# Brief:
Repeat the entries below exactly as they appear, with no pictures.

Start of Supplied data

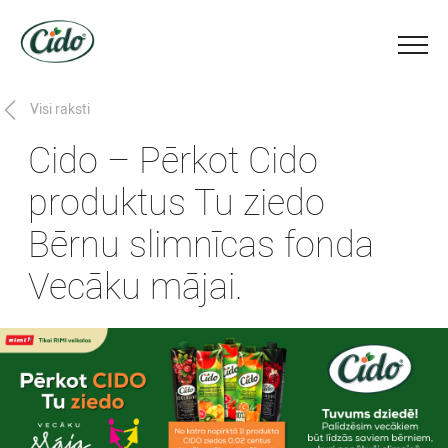
Visi raksti
Cido – Pērkot Cido
produktus Tu ziedo
Bērnu slimnīcas fonda
Vecāku mājai.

End of Supplied data

# Response:
Visi raksti
Cido – Pērkot Cido
produktus Tu ziedo
Bērnu slimnīcas fonda
Vecāku mājai.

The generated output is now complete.